The Caribbean Community (Caricom) on Monday noted that its Electoral Observer Mission (CEOM) which was sent to scrutinise the process will be departing today, after spending two weeks in the Dutch-speaking nation.
After the May 25 polls, Caricom said, “The CEOM is pleased to be able to report that its observations and experiences over the past two weeks confirmed that – up to this point in time – Suriname has successfully staged a free, fair, transparent, and credible election.”
To this end, the CEOM urged all entities that are currently engaged in completing the few outstanding tabulations of votes to commit themselves to concluding this process efficiently and speedily.
“The CEOM made it a point of duty to meet with and to listen carefully to virtually all of the entities that were involved in the electoral process, and in particular, to the many Opposition political parties, the Anti-Fraud Platform, the group of local election observers drawn from the Private Sector, and the Inter-Religious Council of Suriname,” it added.
The team would have noted concerns and reservations surrounding possible electoral fraud, each of which was resolved to carefully scrutinise the process for any evidence that would substantiate such concerns.

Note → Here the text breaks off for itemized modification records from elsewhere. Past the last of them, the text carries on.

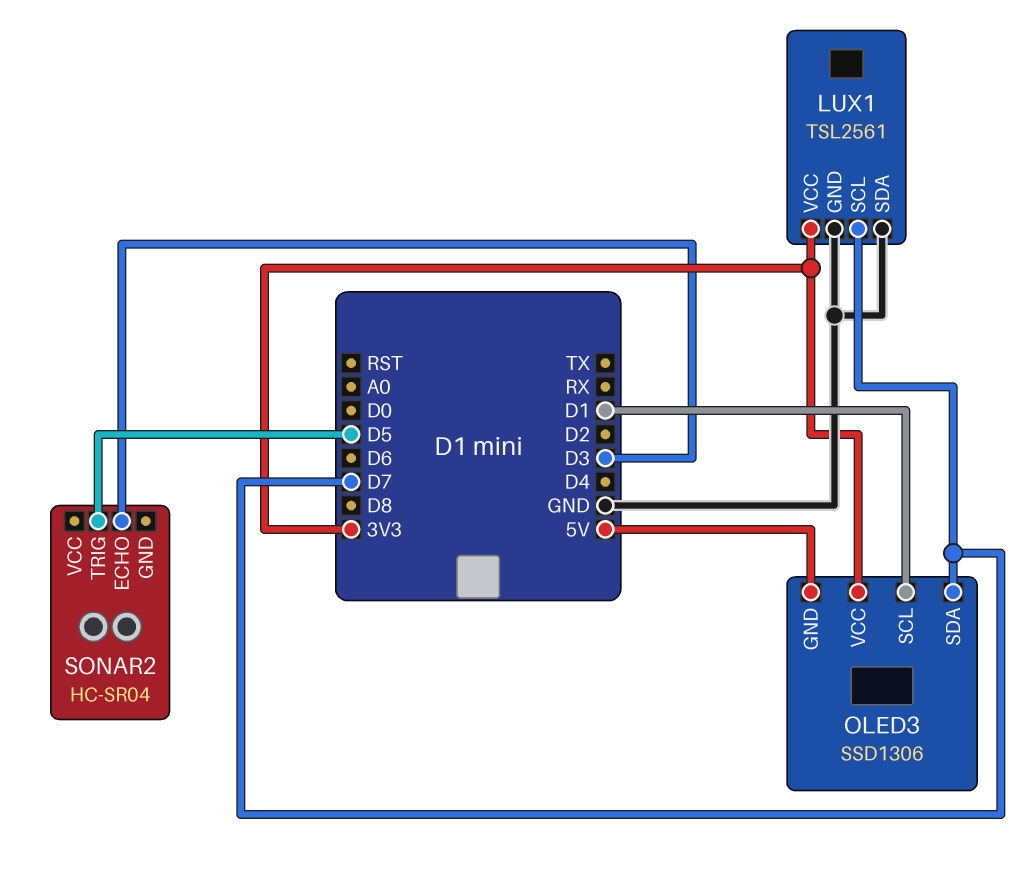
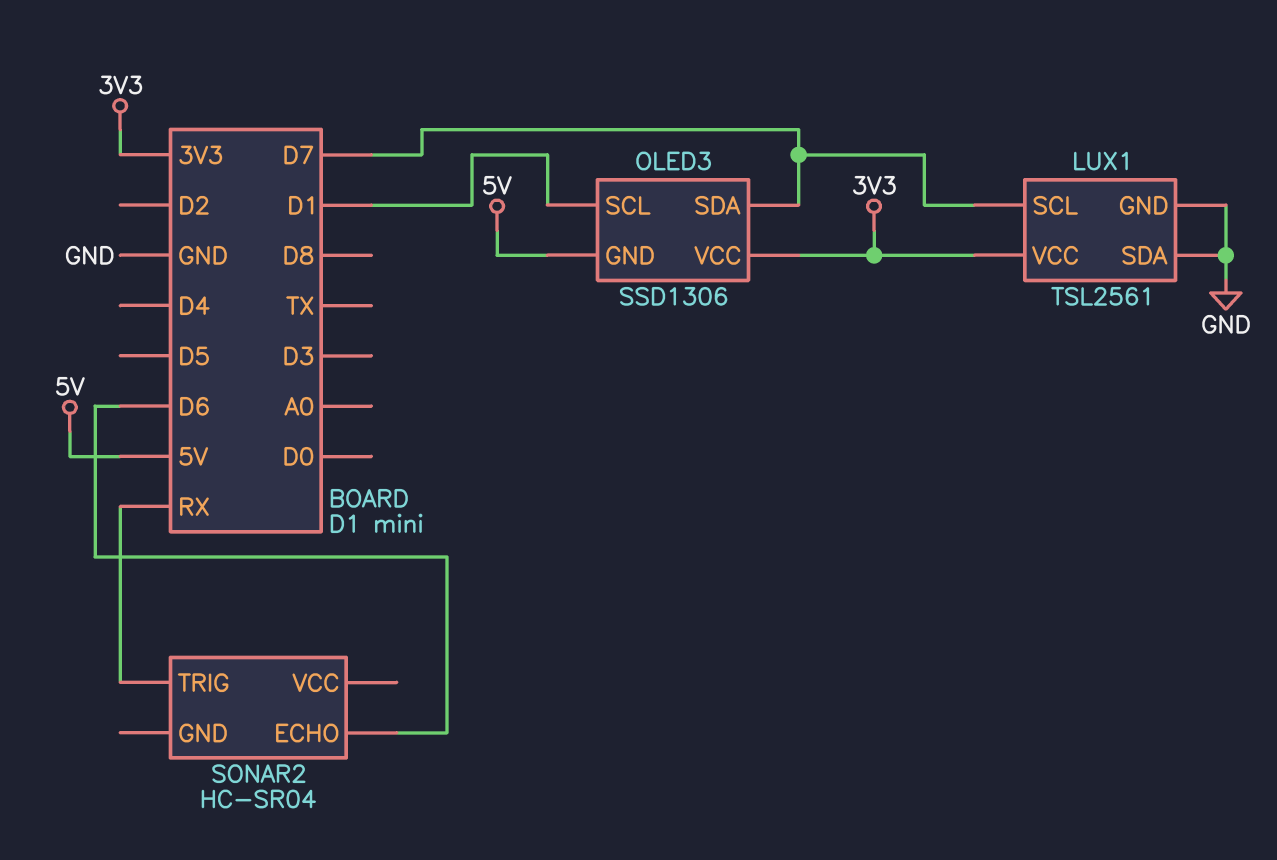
SONAR2 pin ECHO: D3 -> D6
SONAR2 pin TRIG: D5 -> RX

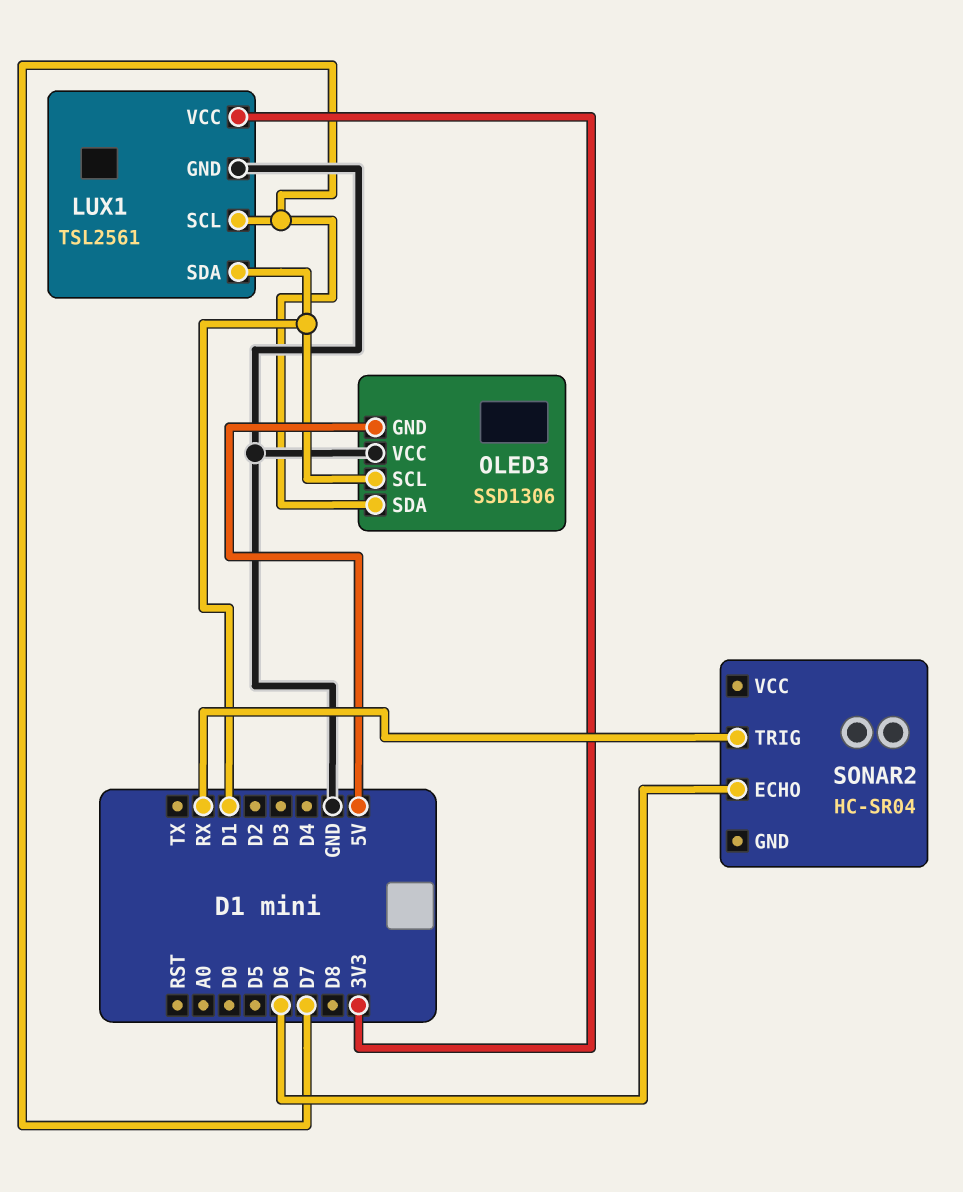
LUX1 pin SDA: GND -> D1
OLED3 pin VCC: 3V3 -> GND

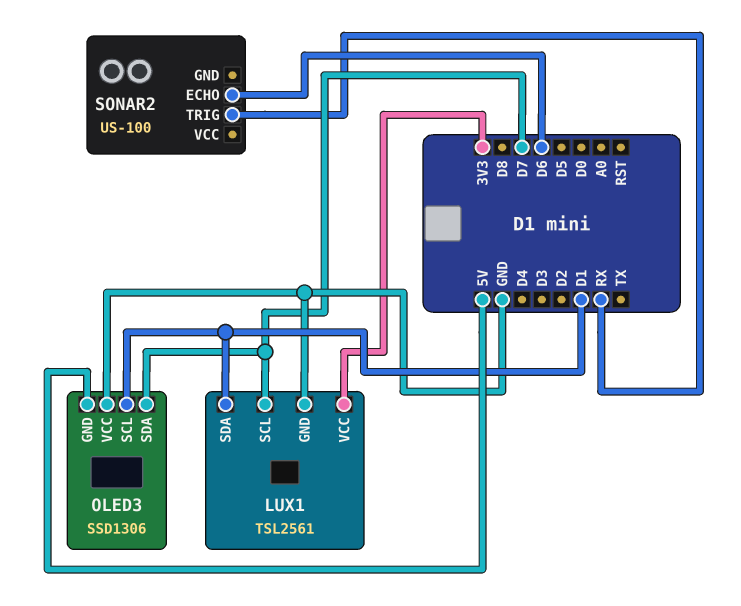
SONAR2: HC-SR04 -> US-100

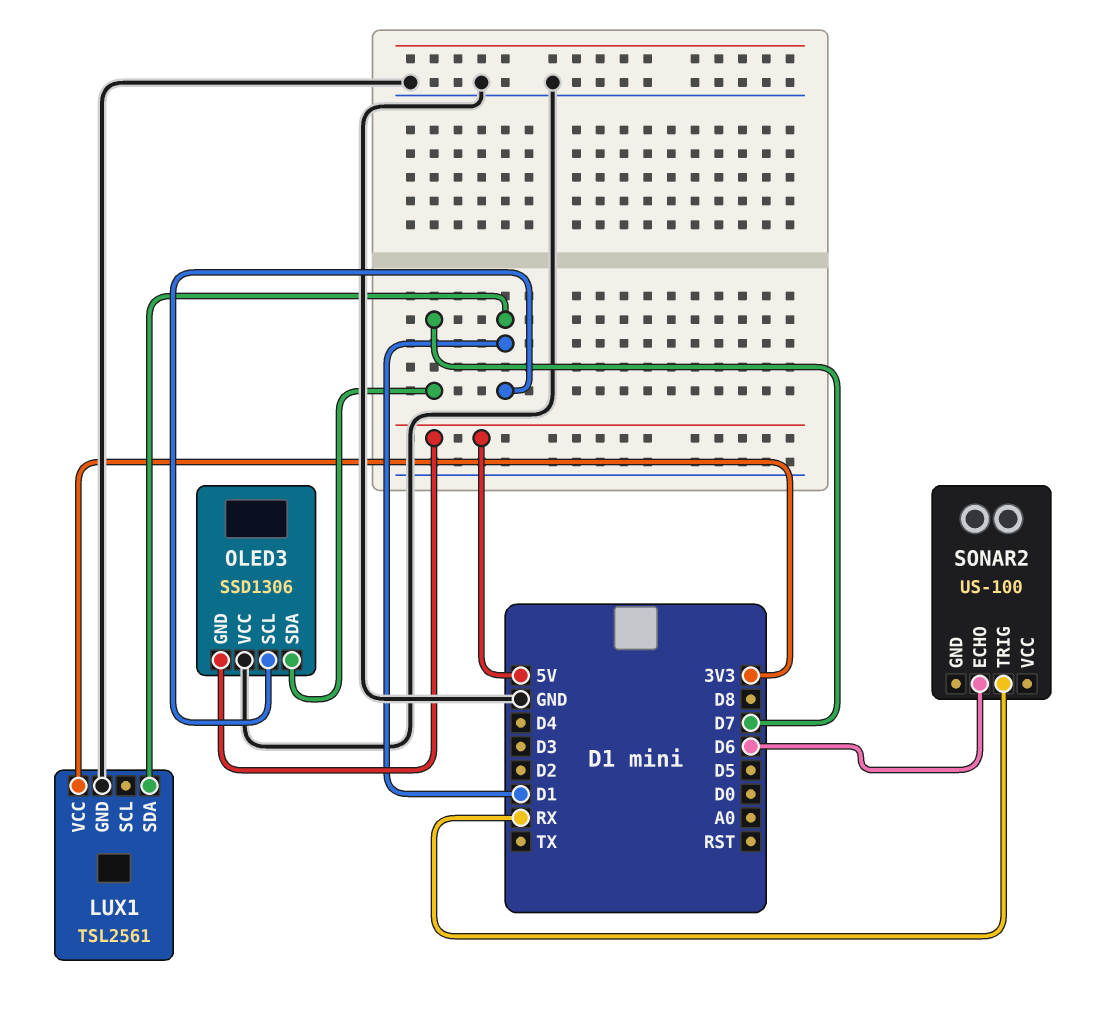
LUX1 pin SCL: D7 -> none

After completely addressing these issues, the team concluded that the country’s system is ‘fundamentally sound’.
Caricom insisted, “Now, after an extensive period of scrutiny, the members of CEOM are pleased to be able to report that, in spite of some administrative and logistical glitches and some COVID-19 related delays, we concluded that we saw and experienced no evidence of fraud in the elections. Furthermore, the CEOM determined that Suriname’s electoral system is fundamentally sound, and that there are many checks and balances built into the system.”
It went on to say that they were impressed with the transparency shown by contesting political parties to bring forward credible results, in spite of the constraints faced by the COVID-19 pandemic.
“The CEOM was also impressed with the transparency that characterises the electoral system, and the fact that at every stage of the process, representatives of the political parties are permitted to be present to scrutinise the proceedings. The CEOM congratulates the people of Suriname for the manner in which they conducted themselves in expressing their democratic rights, especially in a very challenging COVID-19 environment.”
At present, a three-member Caricom Mission is stationed in Guyana, to scrutinise the ongoing National Recount of votes from the March polls.
This was the second team to be sent and is led by Senior Lecturer in the Department of Government at the University of the West Indies (UWI), Cynthia Barrow-Giles; and includes Commissioner of the Antigua and Barbuda Electoral Commission, John Jarvis and Deputy Supervisor of Elections of St Vincent and the Grenadines, Sylvester King.
Prior to the delegation’s arrival in Guyana, Caricom Chair, Barbadian Prime Minister, Mia Amor Mottley in a public statement called “on all concerned, to ensure a credible and transparent recount process in order to provide legitimacy to any Government, which would be sworn in as a result.”
According to Prime Minister Mottley, “this [recount] process must be completed without further delay.